— Хорек! ошинь злёбни! воруит яицы!

— Руски вольк! кровожадни звер…

— Бури медведь!..

Молодой бурый медведь сидел в своей клетке на задних лапах, а одну из передних протягивал к зрителям; он просил сахару, но кто-то просунул ему сквозь решетку палку. Острая морда была грустна и добродушна.

— Американски павиан!

Несчастная чахоточная обезьяна, исхудалая, как скелет, съежившись в жалкий комок, кашляла за решеткой душераздирающим чахоточным кашлем и смотрела на людей человеческим страдальческим взглядом из глубоко ввалившихся орбит.

— Бенгальский тигр! — громче обыкновенного провозгласил немец, гордясь этим важным и опасным узником.

За решеткой безостановочно расхаживал взад и вперед великолепный бенгальский тигр. Шаги его были беззвучны, все движения полны эластичности и благородной грации. Зеленые глаза горели неугасимым гневом.

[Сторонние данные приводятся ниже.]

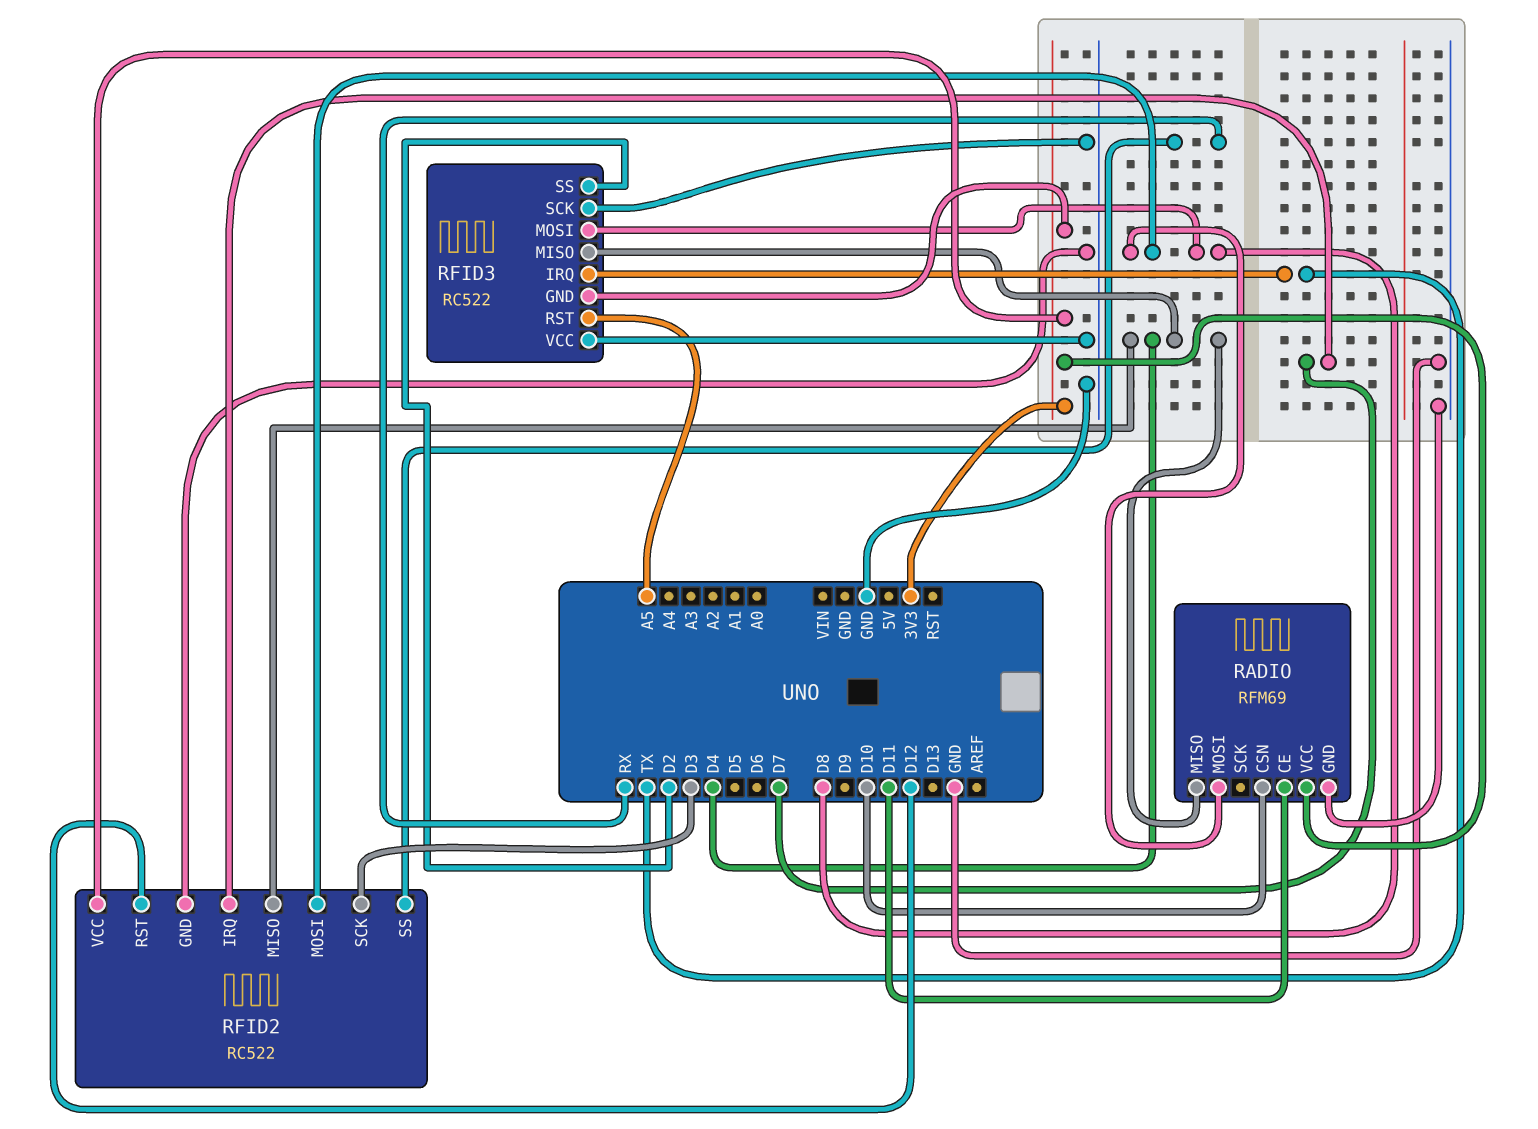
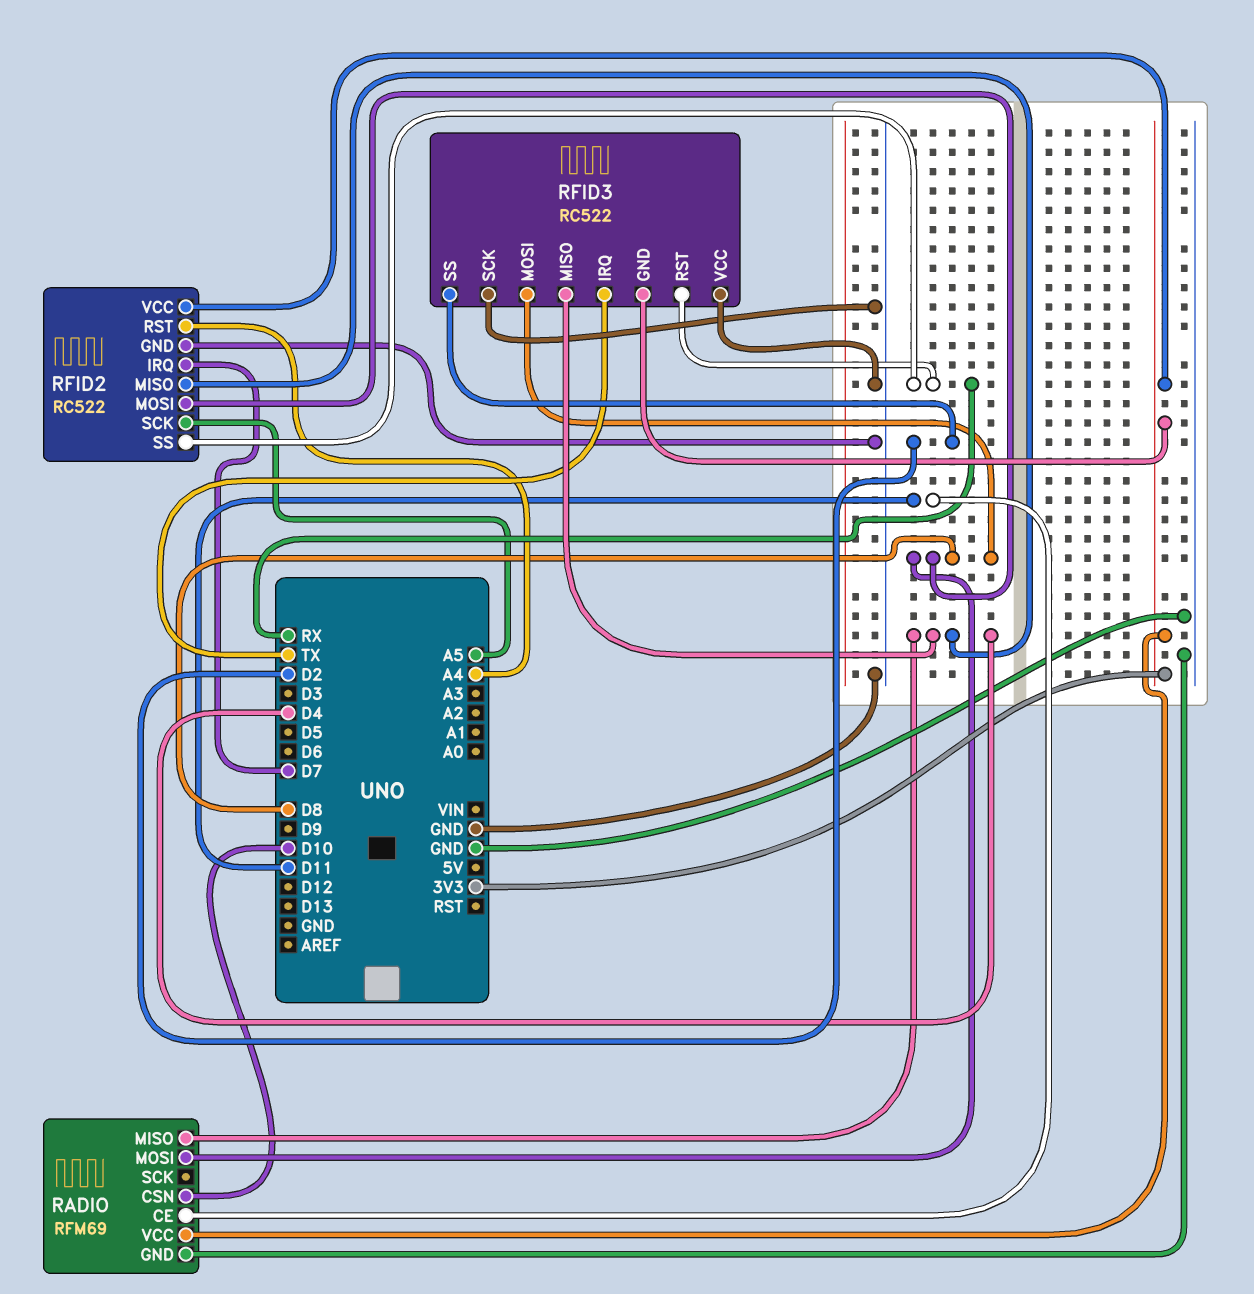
RFID2 pin RST: D12 -> A4
RFID2 pin SCK: D3 -> A5
RFID3 pin RST: A5 -> RX

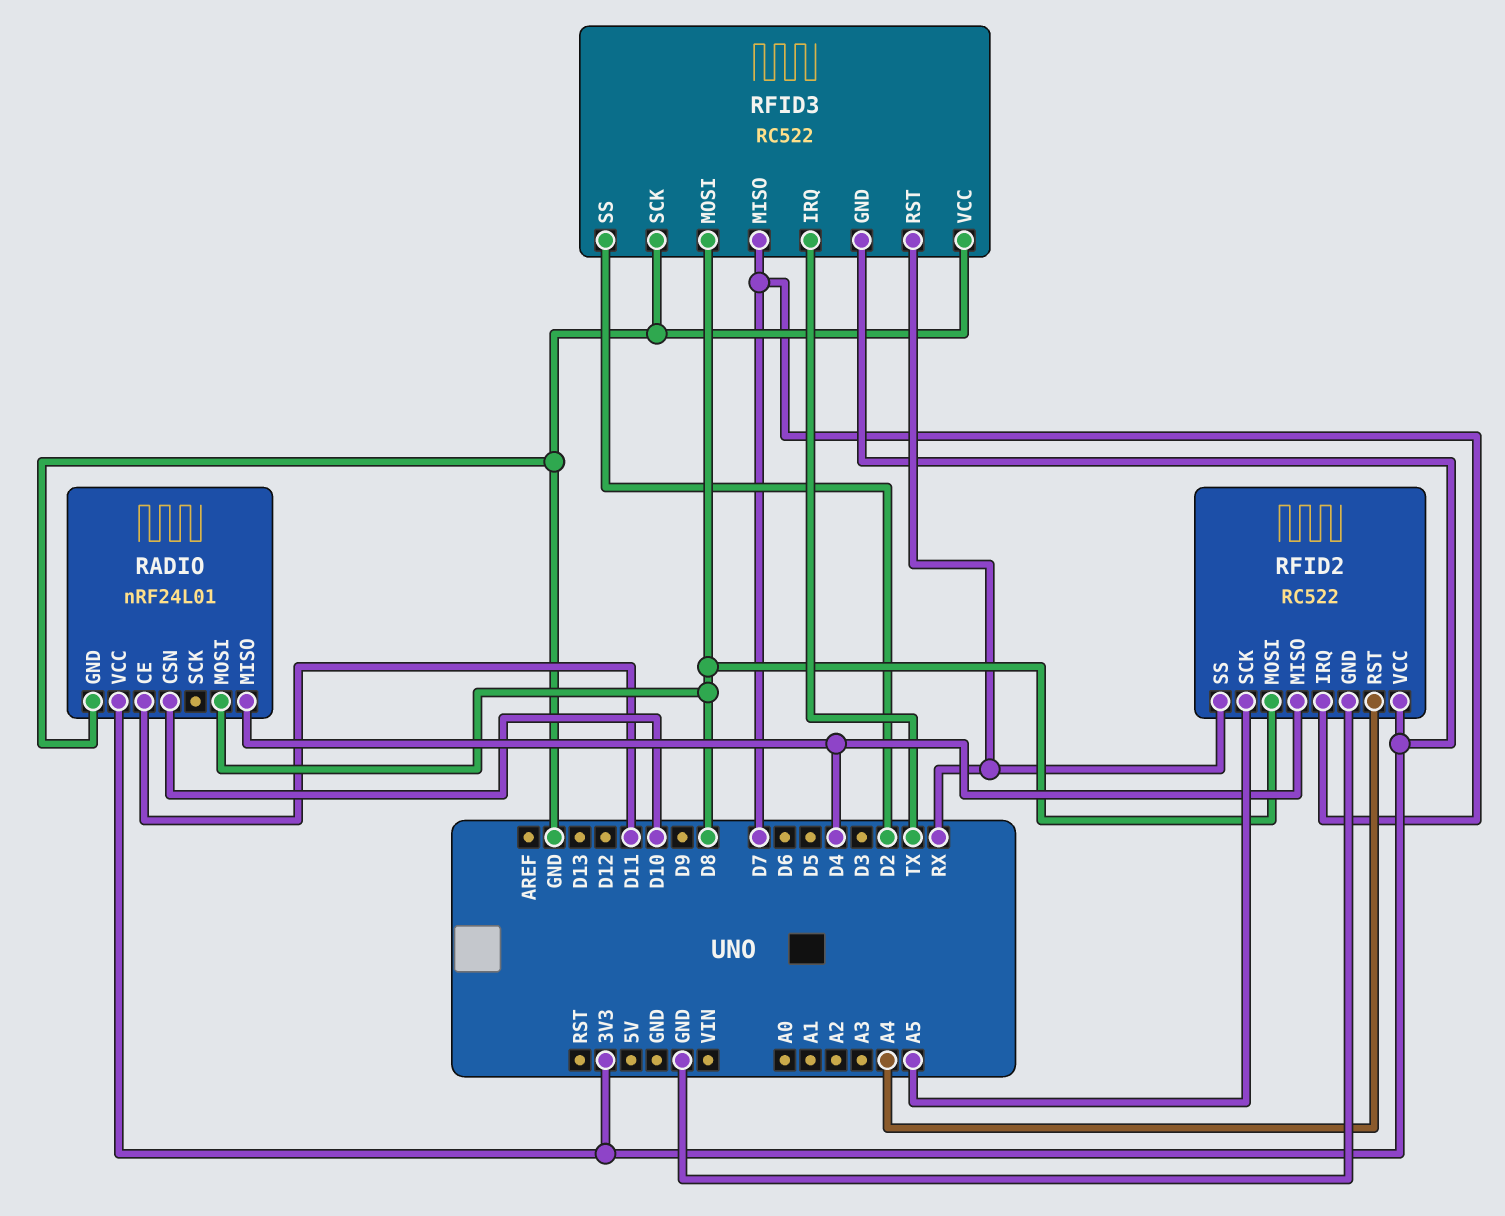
RADIO: RFM69 -> nRF24L01
RFID3 pin MISO: D4 -> D7

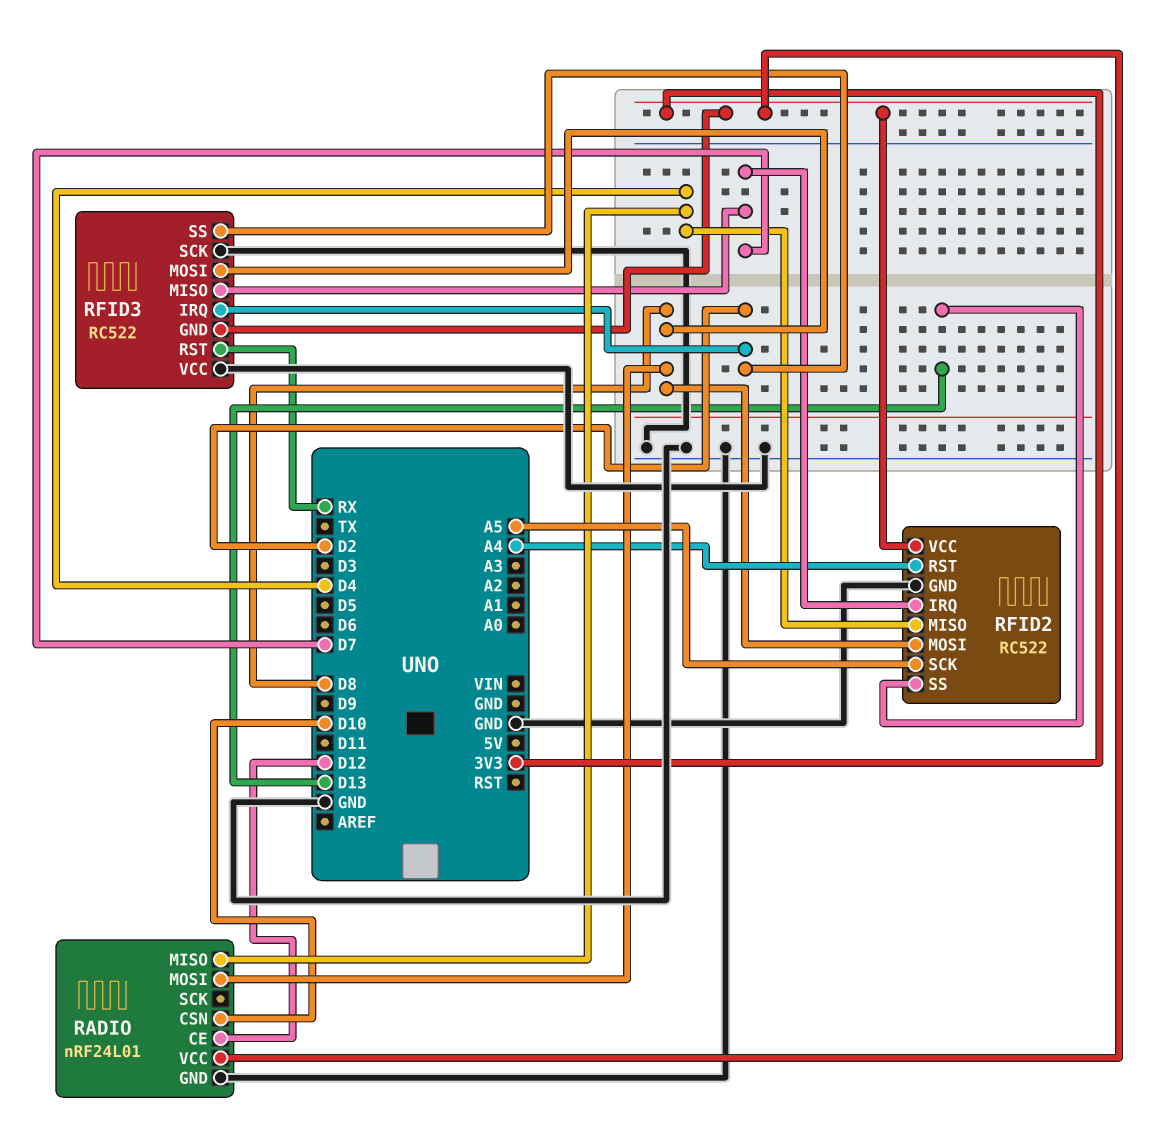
RADIO pin CE: D11 -> D12
RFID2 pin SS: RX -> D13
RFID3 pin IRQ: TX -> D2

Он с ненавистью и презрением скользнул по толпе своим загадочным, пламенным взглядом.

— Проклятые! — словно хотел он сказать им. — Проклятые! трусы! Ведь вас много, а я один! Отопри же клетку, и тогда открыто померяемся силами! О, как бы я бросился на вас! Каким фонтаном брызнула бы ваша подлая кровь из-под моих справедливых лап! О проклятые!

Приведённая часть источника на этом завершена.